◆ WORK REQUEST:
Go over the listing below line by line, and return each one holding the string "down".

---

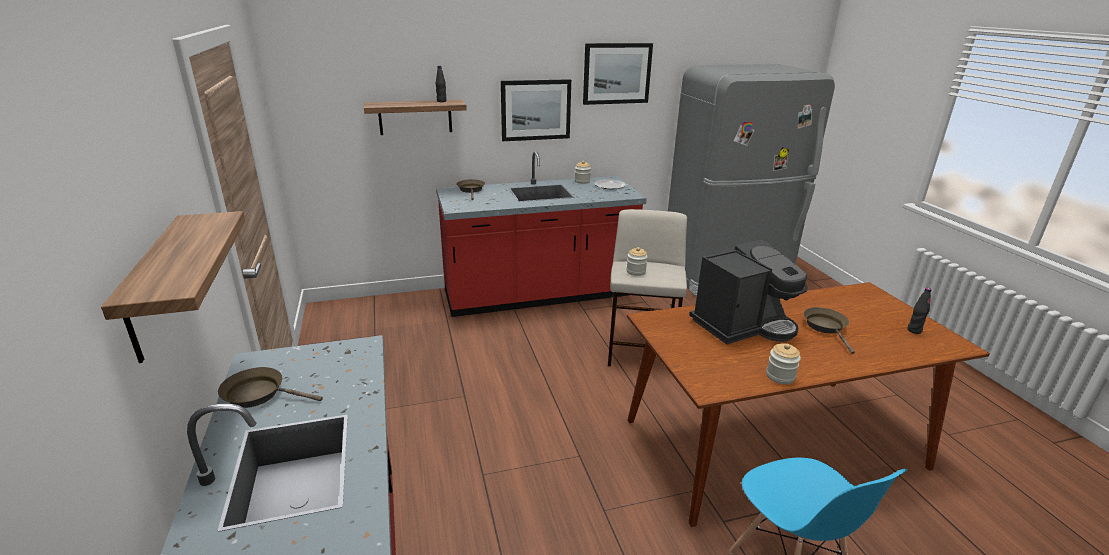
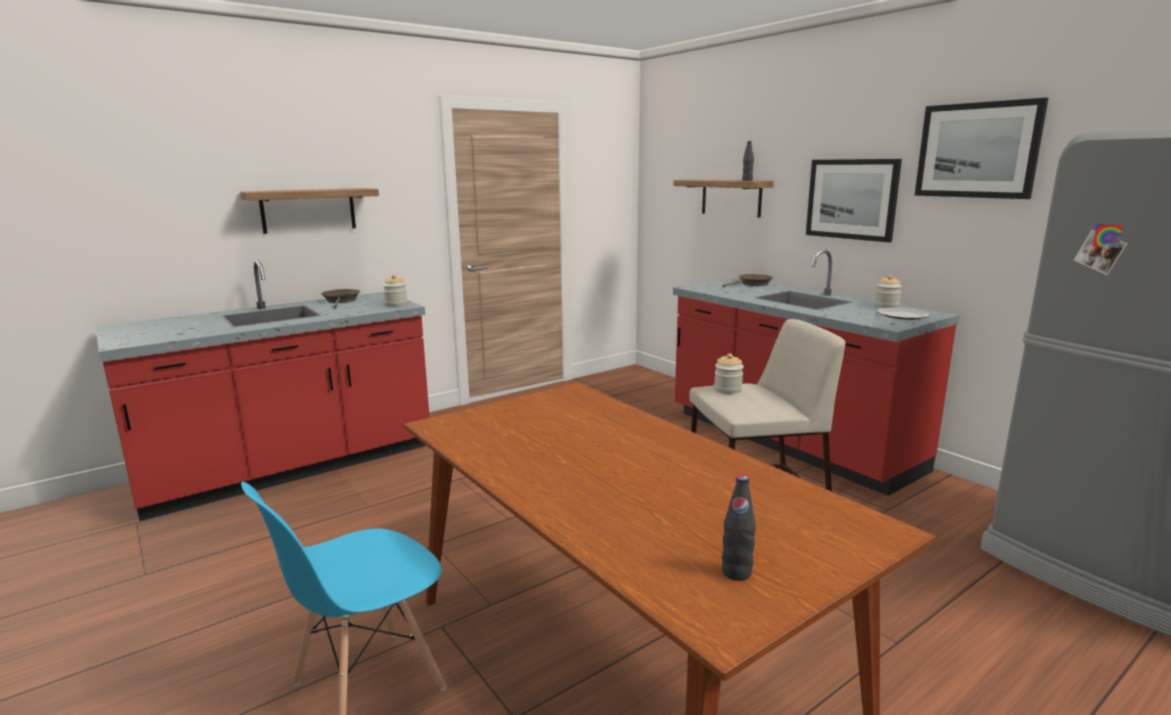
camera: 70 degrees right, 10 degrees down
coffee machine [689,239,808,345] -> none
jar [766,343,801,384] -> jar moved to [383,274,407,306]
brown frying pan [804,307,855,354] -> none

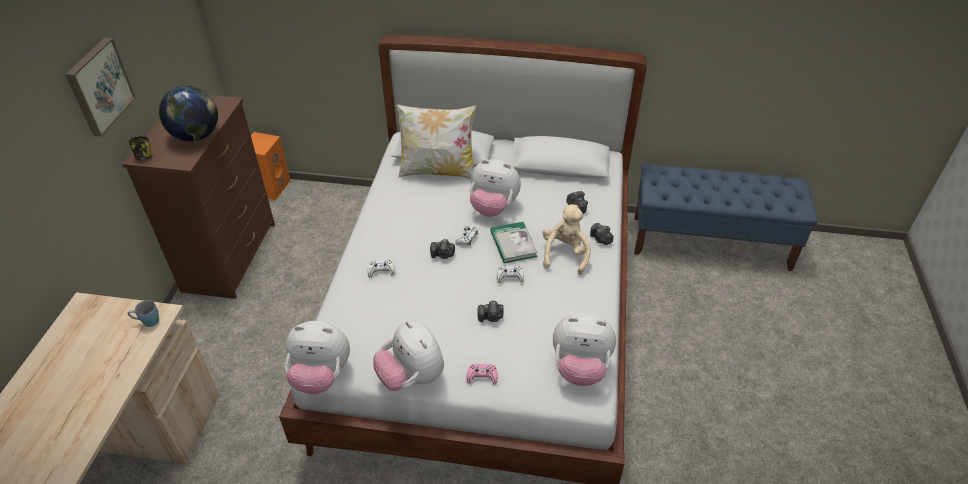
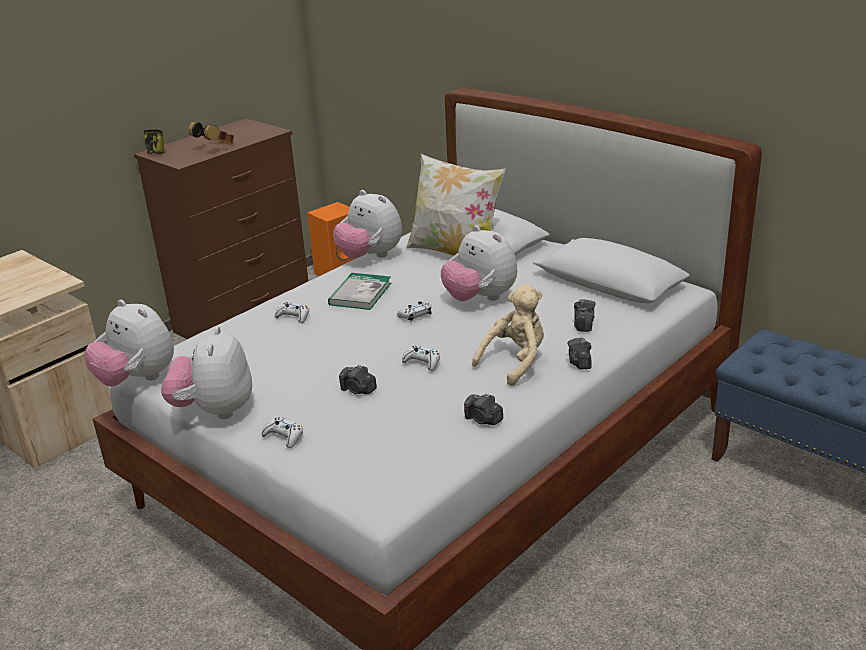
camera: 35 degrees right, 15 degrees down
picture [65,38,136,137] -> none
blue mug [128,300,159,327] -> none
globe [159,86,218,141] -> headphones [189,122,234,144]
camera [430,239,455,259] -> camera moved to [464,393,503,425]
pink game controller [467,364,498,385] -> white game controller [262,417,303,448]
book [490,222,538,263] -> book moved to [328,273,391,310]
plush toy [553,313,616,386] -> plush toy moved to [333,190,402,259]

---

◆ SOLUTION FOR THIS PROBLEM:
camera: 70 degrees right, 10 degrees down
camera: 35 degrees right, 15 degrees down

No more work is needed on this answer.